Wednesday, November 28, 2007

NFL Network

Evidently the NFL is whining because they are demanding (1) that cable companies put the NFL Network on basic cable, and (2) that the NFL can charge a high permium to the cable companies to do it - comparable to a channel like CNN.

Why is this even an issue? The NFL decided to try and create more demand for their 5-year-old network by scheduling late-season games with the potential to be high-demand games on their own channel, to get consumers complaining about it.

This is one consumer who DOES NOT WANT the NFL Network on basic cable. It's a niche channel. Sure, it has 8 football games a year... but there are 32 teams playing 16 games - 256 matchups each year in the regular season. And the NFL itself makes it hard for many people to watch the games they want - substantially more than 8 - with their broadcast restrictions and exclusive agreement with DirecTV for NFL Sunday Ticket. To watch any game you want, you ahve to have the Sunday Ticket package... and you have to have DirecTV... which means you have to live in a place where you can GET DirecTV.

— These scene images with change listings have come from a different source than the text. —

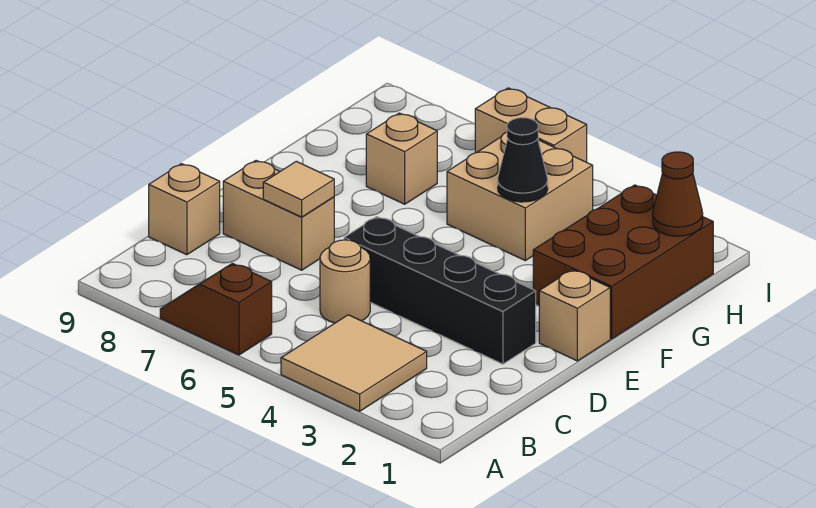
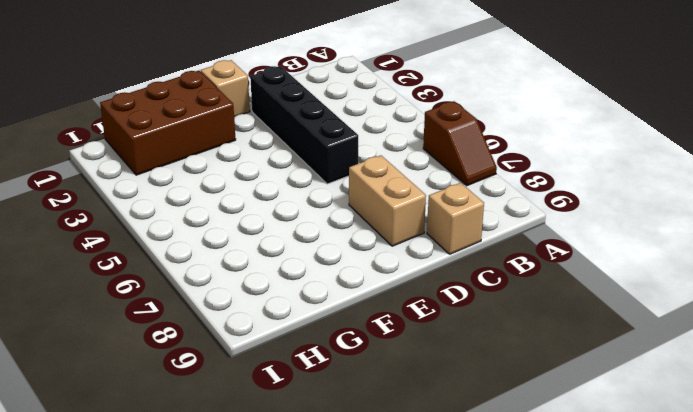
none -> tan 2x2 tile [281,315,427,411]
none -> tan 1x1 round brick [320,240,370,323]
none -> tan 2x2 brick [447,132,593,261]

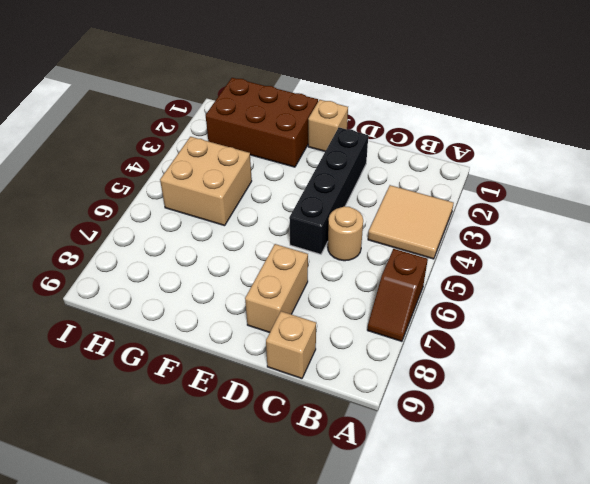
none -> tan 1x1 brick [366,113,437,204]
none -> tan 1x2 brick [475,88,587,162]
none -> tan 1x1 tile [263,161,334,217]

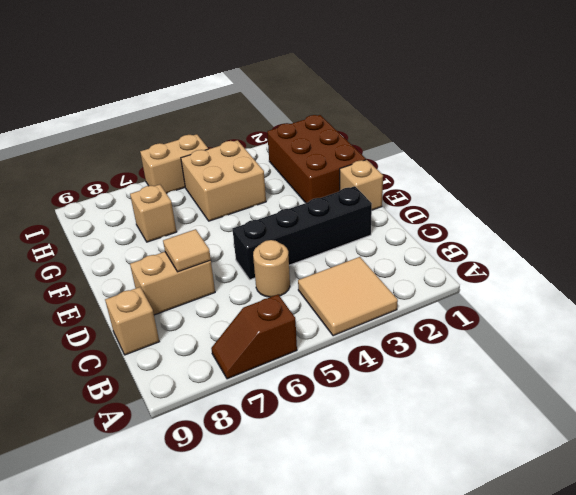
none -> black 1x1 cone [498,118,548,202]
none -> brown 1x1 cone [653,152,703,236]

That the NFL would say one word about restricting access to 8 games (by not placing the NFL Network on BASIC Cable, as it is accessible through a seperate sports tier with most providers), while continuing the Sunday Ticket monopoly is hypocritical beyond belief. Through Sunday Night Football, Monday Night Football, and an average of 3 games per day on CBS and FOX, I have access to 85 games total during the regular season. That means that there are som 170 games I cannot watch without DirecTV. Over 20 times as many games as the non-basic-cable dsitribution of the NFL Network "blocks."

The NFL Network is a seasonal thing, not suited to basic cable. I don't care to watch it in February-August, and I CERTAINLY don't want to pay for it. NFL, feel free to get bent. Your argument should be laughed from the room whenever, and wherever you make it.